The fault response to any fault consists in a change of mission state and a string of subsystem-specific actions. Either of these values may be null; it may be that the response to a fault may recommend no change in mission state or no subsystem-specific actions.

The fault response is administered via a control task called MainFaultHandler contained within MissionManager. At a high level, what it does is run a bunch of sub-tasks that each recommend a mission state to MainFaultHandler and run subsystem-specific actions. The MainFaultHandler combines these recommended mission states into a single recommendation to the MissionManager, in the following priority: - If safehold is recommended by any sub-fault handler, the MainFaultHandler recommends safehold - Otherwise, if standby is recommended by any sub-fault handler, the MainFaultHandler recommends standby - Otherwise, the MainFaultHandler makes no recommendation.

All fault response control tasks derive from a class called FaultHandlerMachine, whose inheritance diagram is shown below:

Fault handler machine inheritance UML diagram

Diagram depicting the fault handler machine classes.

The core of all of these tasks is that they return a fault_response_t, which has value either none, standby, or safehold, corresponding to each possible recommended mission state by a fault handler.
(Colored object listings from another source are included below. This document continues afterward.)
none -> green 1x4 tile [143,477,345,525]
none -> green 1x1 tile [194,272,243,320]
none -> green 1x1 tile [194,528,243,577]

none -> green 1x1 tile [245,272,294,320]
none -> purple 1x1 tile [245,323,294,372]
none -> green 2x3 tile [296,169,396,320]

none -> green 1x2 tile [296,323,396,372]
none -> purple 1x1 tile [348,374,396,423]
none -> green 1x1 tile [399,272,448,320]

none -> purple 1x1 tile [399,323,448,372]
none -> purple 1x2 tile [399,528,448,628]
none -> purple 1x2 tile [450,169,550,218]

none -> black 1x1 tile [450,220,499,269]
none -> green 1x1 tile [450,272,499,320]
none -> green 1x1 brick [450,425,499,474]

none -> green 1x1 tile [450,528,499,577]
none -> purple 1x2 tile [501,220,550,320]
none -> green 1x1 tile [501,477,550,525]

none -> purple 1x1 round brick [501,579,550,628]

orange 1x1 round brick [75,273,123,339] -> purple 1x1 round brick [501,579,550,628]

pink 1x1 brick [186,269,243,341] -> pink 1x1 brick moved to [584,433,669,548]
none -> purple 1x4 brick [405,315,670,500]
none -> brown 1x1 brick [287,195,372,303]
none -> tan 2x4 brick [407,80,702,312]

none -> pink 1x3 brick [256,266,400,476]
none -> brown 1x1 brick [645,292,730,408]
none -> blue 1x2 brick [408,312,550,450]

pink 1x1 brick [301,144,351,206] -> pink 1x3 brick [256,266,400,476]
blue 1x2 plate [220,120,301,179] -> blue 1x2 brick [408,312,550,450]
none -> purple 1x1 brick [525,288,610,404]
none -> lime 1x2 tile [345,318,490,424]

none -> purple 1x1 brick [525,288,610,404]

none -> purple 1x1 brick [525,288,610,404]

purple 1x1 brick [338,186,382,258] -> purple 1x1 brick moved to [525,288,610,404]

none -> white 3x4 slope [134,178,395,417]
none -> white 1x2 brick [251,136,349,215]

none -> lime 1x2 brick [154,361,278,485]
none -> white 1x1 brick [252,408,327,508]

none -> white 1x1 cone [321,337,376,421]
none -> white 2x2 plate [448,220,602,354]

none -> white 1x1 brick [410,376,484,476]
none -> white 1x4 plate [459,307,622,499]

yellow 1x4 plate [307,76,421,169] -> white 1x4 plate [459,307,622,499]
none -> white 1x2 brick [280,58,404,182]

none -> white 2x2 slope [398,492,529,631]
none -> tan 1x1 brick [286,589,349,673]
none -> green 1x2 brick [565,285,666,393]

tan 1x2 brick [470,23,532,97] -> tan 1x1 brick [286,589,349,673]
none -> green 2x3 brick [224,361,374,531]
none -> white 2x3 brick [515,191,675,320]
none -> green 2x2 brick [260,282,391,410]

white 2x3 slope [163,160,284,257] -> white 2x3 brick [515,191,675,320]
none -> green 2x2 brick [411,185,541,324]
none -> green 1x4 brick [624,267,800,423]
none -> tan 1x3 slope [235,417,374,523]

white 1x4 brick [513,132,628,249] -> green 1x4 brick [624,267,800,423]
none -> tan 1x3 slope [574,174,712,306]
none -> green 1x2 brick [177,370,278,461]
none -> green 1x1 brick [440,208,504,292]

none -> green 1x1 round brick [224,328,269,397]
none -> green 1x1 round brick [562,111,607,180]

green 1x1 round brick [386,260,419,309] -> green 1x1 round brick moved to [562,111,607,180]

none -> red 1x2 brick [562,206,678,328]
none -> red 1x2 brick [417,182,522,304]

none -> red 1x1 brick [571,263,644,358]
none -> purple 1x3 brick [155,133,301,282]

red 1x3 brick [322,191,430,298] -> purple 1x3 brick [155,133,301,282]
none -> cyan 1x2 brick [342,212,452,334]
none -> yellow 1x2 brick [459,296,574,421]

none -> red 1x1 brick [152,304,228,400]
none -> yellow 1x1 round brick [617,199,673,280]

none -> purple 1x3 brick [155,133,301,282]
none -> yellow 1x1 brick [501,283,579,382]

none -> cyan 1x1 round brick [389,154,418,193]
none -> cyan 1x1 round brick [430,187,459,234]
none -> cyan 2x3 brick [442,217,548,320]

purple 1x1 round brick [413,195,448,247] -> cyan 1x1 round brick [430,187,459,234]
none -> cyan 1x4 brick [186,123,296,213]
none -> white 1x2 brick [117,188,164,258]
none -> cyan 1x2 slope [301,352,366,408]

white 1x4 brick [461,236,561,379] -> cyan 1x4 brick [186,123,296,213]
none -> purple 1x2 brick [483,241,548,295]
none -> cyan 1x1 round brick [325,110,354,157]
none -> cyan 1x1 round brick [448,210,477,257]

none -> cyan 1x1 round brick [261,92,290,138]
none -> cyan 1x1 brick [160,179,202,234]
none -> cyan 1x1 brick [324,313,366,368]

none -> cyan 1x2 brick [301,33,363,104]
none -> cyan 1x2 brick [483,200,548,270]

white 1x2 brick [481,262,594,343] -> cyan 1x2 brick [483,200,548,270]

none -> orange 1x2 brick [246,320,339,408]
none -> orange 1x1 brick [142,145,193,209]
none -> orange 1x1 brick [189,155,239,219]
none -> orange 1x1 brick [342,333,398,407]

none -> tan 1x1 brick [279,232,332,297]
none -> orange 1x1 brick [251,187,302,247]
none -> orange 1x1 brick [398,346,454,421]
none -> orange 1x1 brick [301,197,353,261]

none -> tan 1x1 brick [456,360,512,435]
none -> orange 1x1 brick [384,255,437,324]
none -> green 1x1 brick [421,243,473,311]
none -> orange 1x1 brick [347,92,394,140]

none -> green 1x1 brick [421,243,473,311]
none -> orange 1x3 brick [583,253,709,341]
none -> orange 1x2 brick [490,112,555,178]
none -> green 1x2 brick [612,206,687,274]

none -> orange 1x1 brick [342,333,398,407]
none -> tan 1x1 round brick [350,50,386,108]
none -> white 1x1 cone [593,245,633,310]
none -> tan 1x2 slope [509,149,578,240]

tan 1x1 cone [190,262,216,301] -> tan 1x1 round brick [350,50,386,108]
QuakeFaultMachine and PiksiFaultMachine implement this interface along with an internal state machine to keep track of their fault state, as described above. MainFaultHandler implements this interface as well.

For responding to simple fault detections, such as those captured by the Fault class, we’ve created the SimpleFaultHandler interface. It accepts a pointer to a Fault object, a set of mission states during which the fault handler responds to the fault (which we call active states), and the fault handler’s recommendation upon detecting a fault.

The SimpleFaultHandler is an interface because it leaves its execute() function undefined, choosing instead to implement a function called determine_recommended_state(). This function produces the fault handler’s recommended mission state as a function of the current mission state, the fault handler’s “active states”, and the state of the fault object. Subclasses of SimpleFaultHandler implement subsystem-specific actions in response to the fault. SuperSimpleFaultHandler, for example, implements no subsystem-specific response. PropOverpressuredFaultHandler, on the other hand, is a specialization that causes the propulsion tank to vent its propellant in order to relieve the pressure.

As depicted, the MainFaultHandler contains a few SuperSimpleFaultHandler`s (for ADCS, power, and propulsion failure-to-pressurize faults), a `PropOverpressuredFaultHandler, a QuakeFaultHandler, and a PiksiFaultHandler. It runs all of its sub-tasks in order to administer the satellite’s fault response.

For the purpose of unit testing, we also have a FaultHandlerMachineMock that a tester can use to manually inject any kind of recommended mission state. It executes no subsystem-specific actions.